I can’t know how much the core sensibility of our events has been shaped by the relative sobriety of our crowds. As I’ve already stated this was never a game plan that we discussed in depth. We just hoped that the audience would still come to the thing if the thing was their type of thing. And they did. Without the offer of anything else, they were irrefutably there for the art.
Of course, I hear you smartly say, for many people a swig of the good stuff helps them push through the nerves and anxiety that might make it hard for them to take a chance on a weird public event. To that I say good point-ish. As a producer I always have a responsibility to help people feel welcomed and entitled to take part in the art. I would argue that not having the magic bullet that is bar service has meant that the You Are Here team has always had to think more creatively and rigorously about how to connect to crowds.

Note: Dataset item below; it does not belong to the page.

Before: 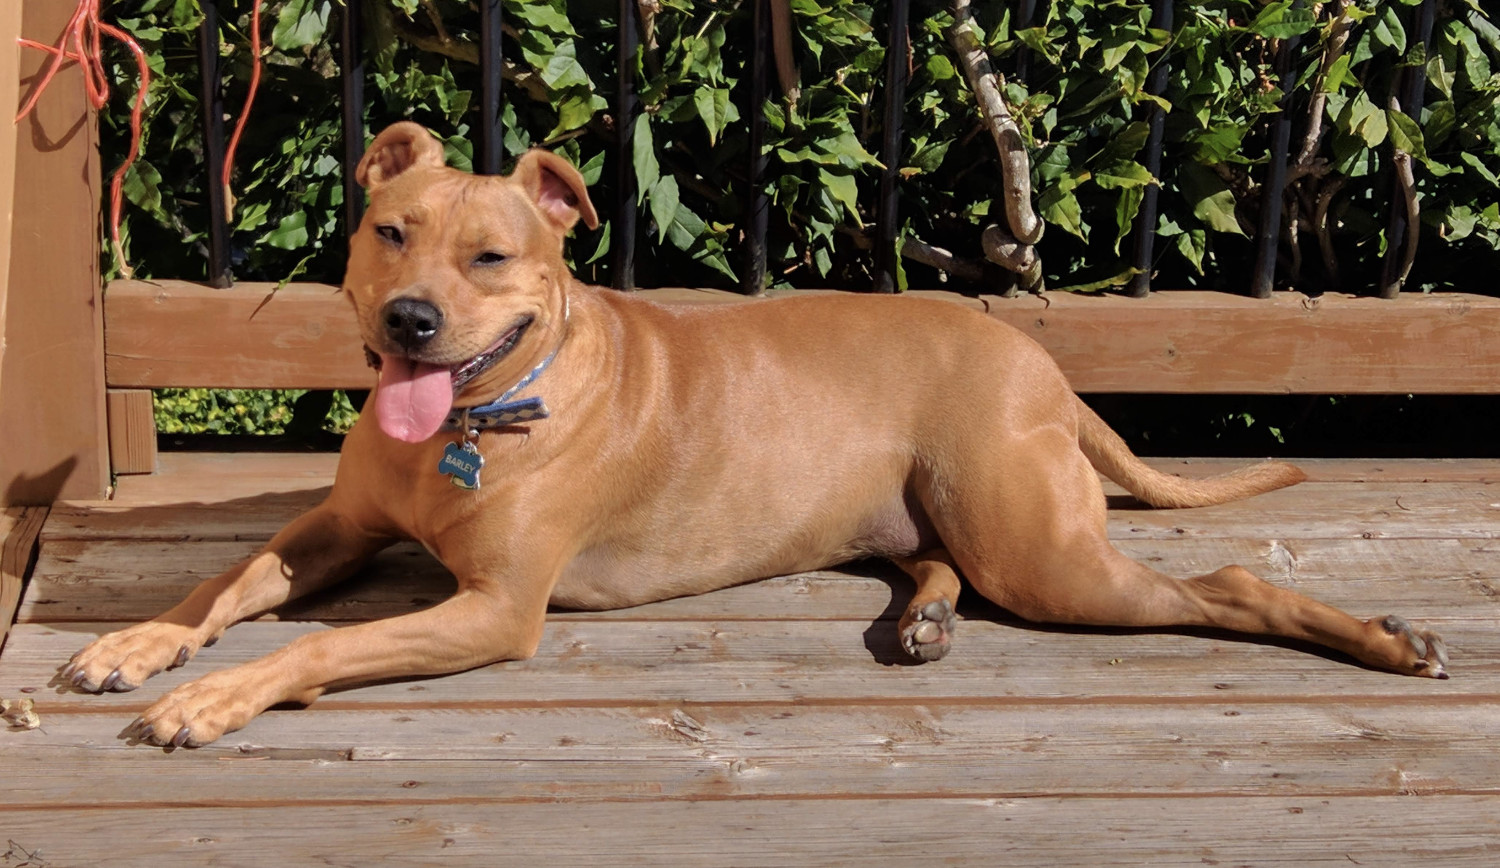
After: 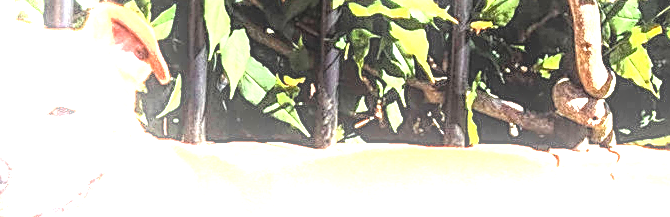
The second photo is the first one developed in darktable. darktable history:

When I look around metropolitan Australia I see a lot of people who consider themselves to be engaged day-to-day with the vibrant culture of their city. Some of them are, but most of them are just eating and drinking in spaces amidst cool design. As someone who myself spends huge chunks of time eating in these spaces myself (and who appreciates design) I’m not ready to subordinate all other art forms as mere accompaniments to a nice cocktail. Even the most hardened let-the-market-decide capitalist values the chance to choose from a variety of experiences, and that isn’t serviced by a narrowing of what culture is conceived to include.
If you’re worried about the growth of your mid-sized cultural festival then sure, adding a noodle market and craft beer is definitely going to work. And I enjoy The Phoenix and Smiths naming drinks after local musicians as much as anyone. But in a world where every independent artist’s chief rival is Netflix it’s worth forcing ourselves to go back to the first principals of what makes people enjoy the experience of art. Surprise, Challenge, Transgression, Discomfort – we can trust in these things as stuff that audiences actively want. Sometimes we can get them to it a bit quicker by not giving them everything that they already know they like.